Eric Jackson was our speaker on 2nd August 2025. He told us how he had worked as a magistrate in Wakefield and Pontefract but that his murder, committed in 1918 was still remembered in the 1940s, partly because it was noteworthy but also because it was violent and it had become part of Pontefract folklore. His grandmother could remember it actually happening and Eric gave us a rendition of the song that was sung about it.
Eric went on to tell us that just before the end of the First World War, two soldiers, Cardwell and Barrett, were arrested for murdering middle aged shopkeeper Mrs Walker. Rhoda Walker, born in Beverley, was the widow of Ackworth Quaker Robert Gibson Walker and they had been married for 34 years and consequently at the time of the murder, she was running the jewellery shop by herself. Her body was found by her shop assistant, badly injured and covered in blood on the floor of the shop. Mrs Walker was taken to hospital but died the next day. The following inquest found the cause of death to be shock followed by massive blood loss.
We were then given details of the murder; how Barrett and Cardwell were seen walking from Ackworth to Pontefract, how a soldier was seen selling trinkets with blood stained labels attached to them and how one of the soldiers was identified by the wound stripes on their uniform; Cardwell had been gassed and wounded several times. Both were deserters who had obtained work at a local colliery.
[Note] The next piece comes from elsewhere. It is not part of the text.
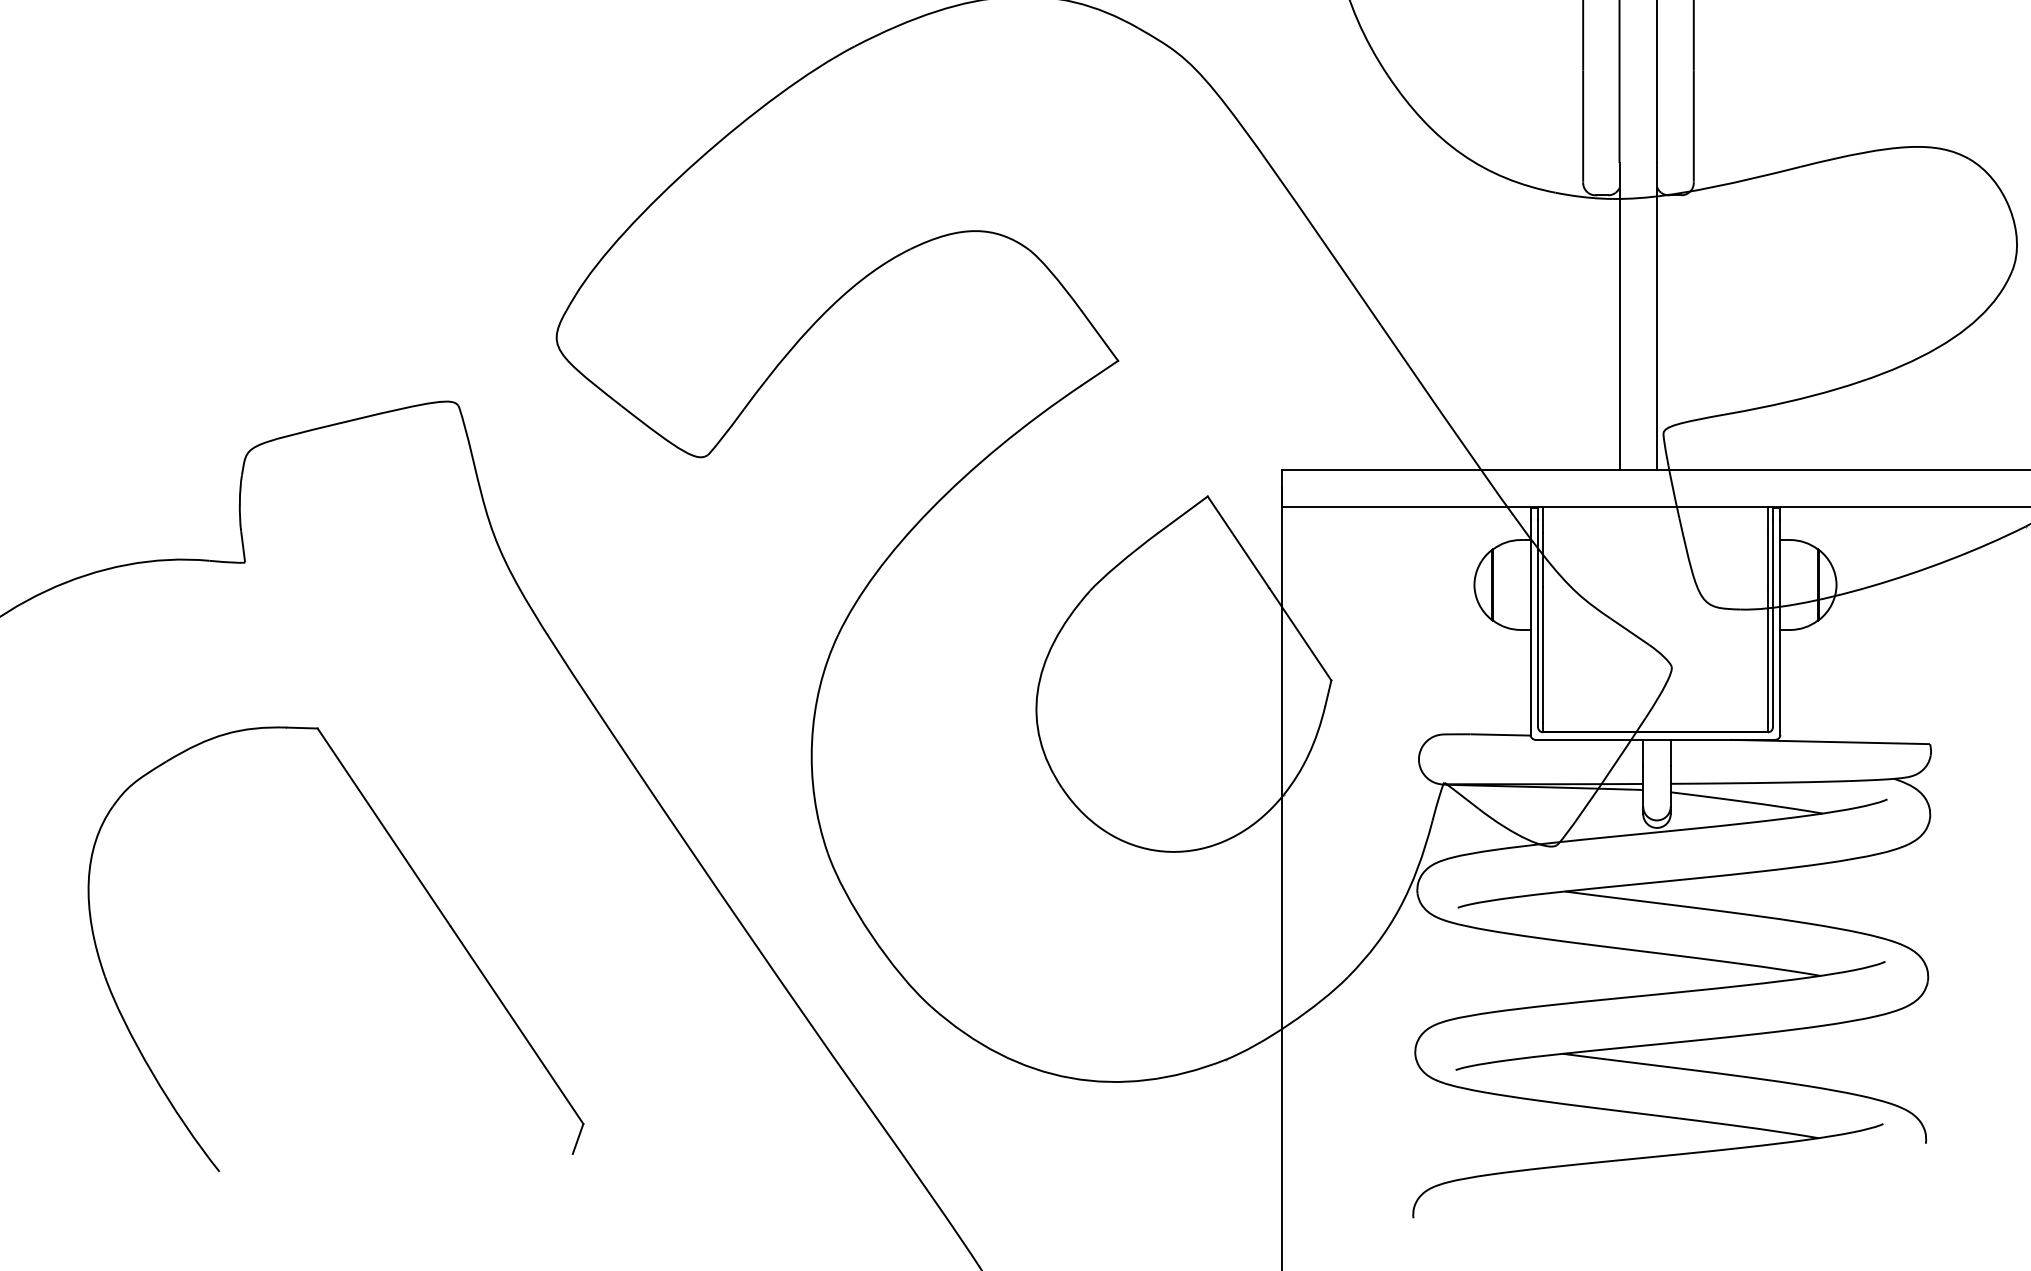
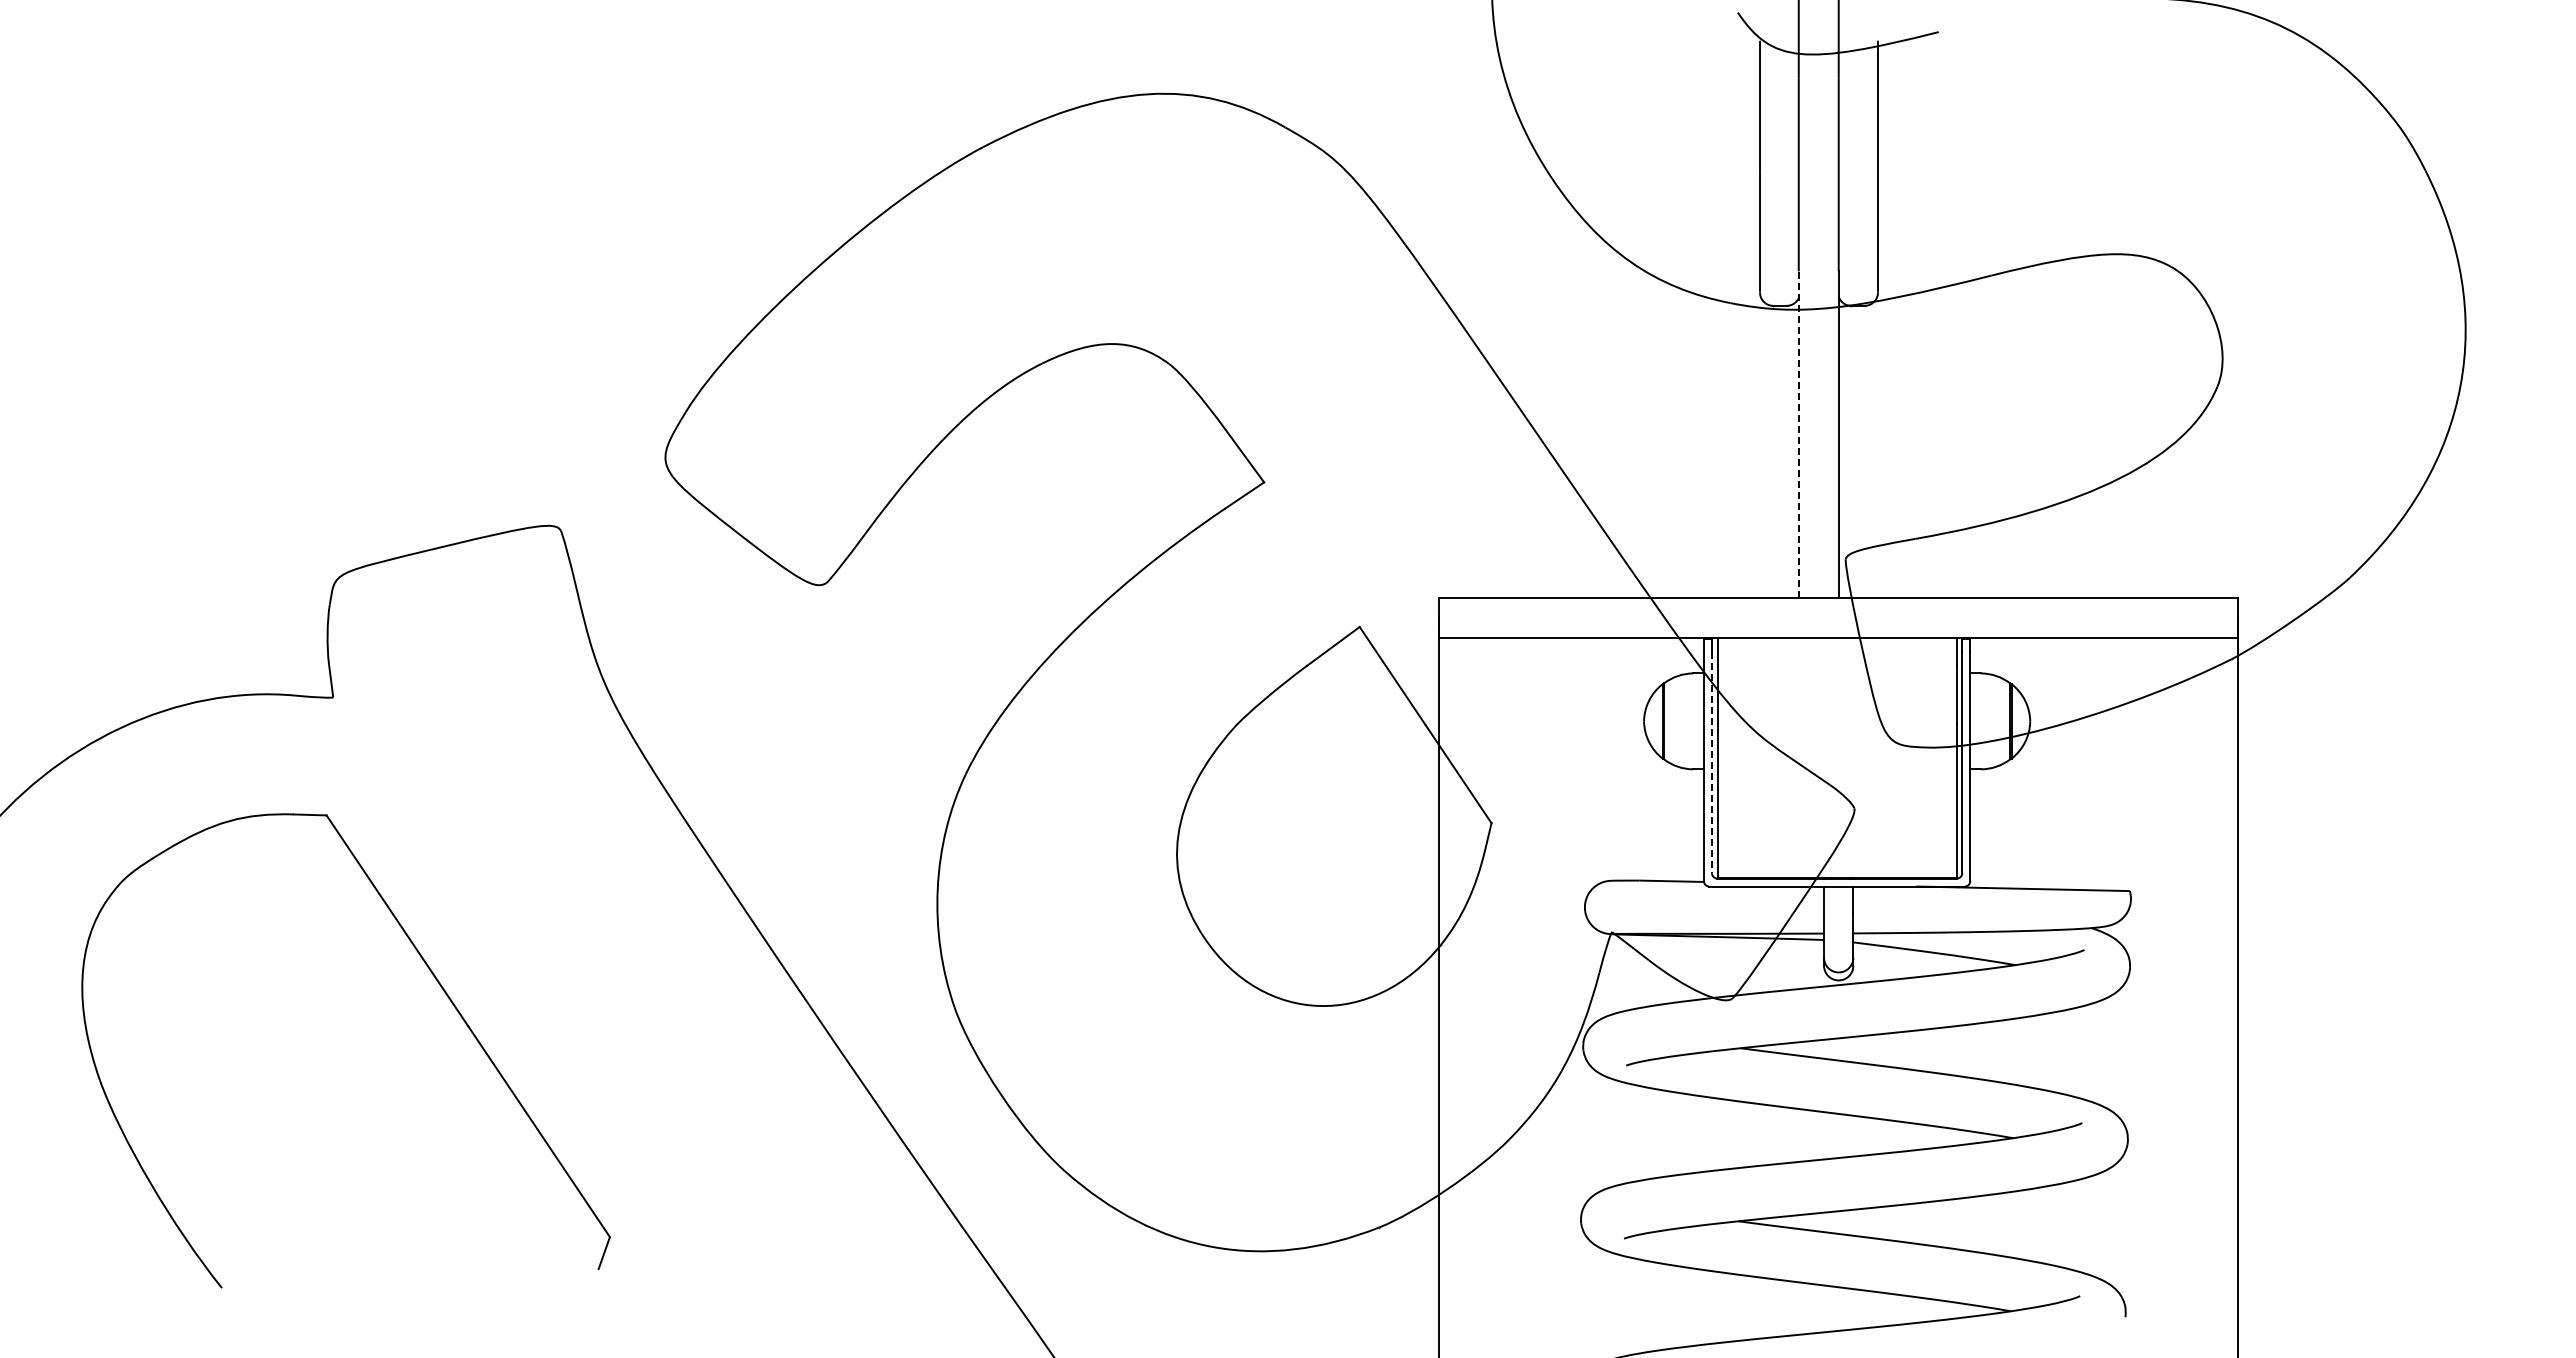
line: (1619, 315) -> (1798, 434), solid -> dashed
line: (1537, 623) -> (1711, 762), solid -> dashed
part: (425, 890) -> (441, 988), moved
Barrett admitted going into Walker’s shop and it seems Cardwell was looking out but over time they changed their stories and tried to incriminate each other. They did not have legal representation until later. They were remanded in custody and found guilty of wilful murder; their appeals failed and they were executed together by hanging on 8 January 1919. It was only a little over five months between the walk from Ackworth and the walk to the gallows.
Eric pointed out the differences in committal proceedings in 1918 compared to now and felt, rightly or wrongly, that it wouldn’t have been the cut and dried event today that it was then but warned us about judging crime then through a modern lens.
Mrs Walker was buried alongside her husband in the Friends’ Burial Ground in Southgate, Pontefact.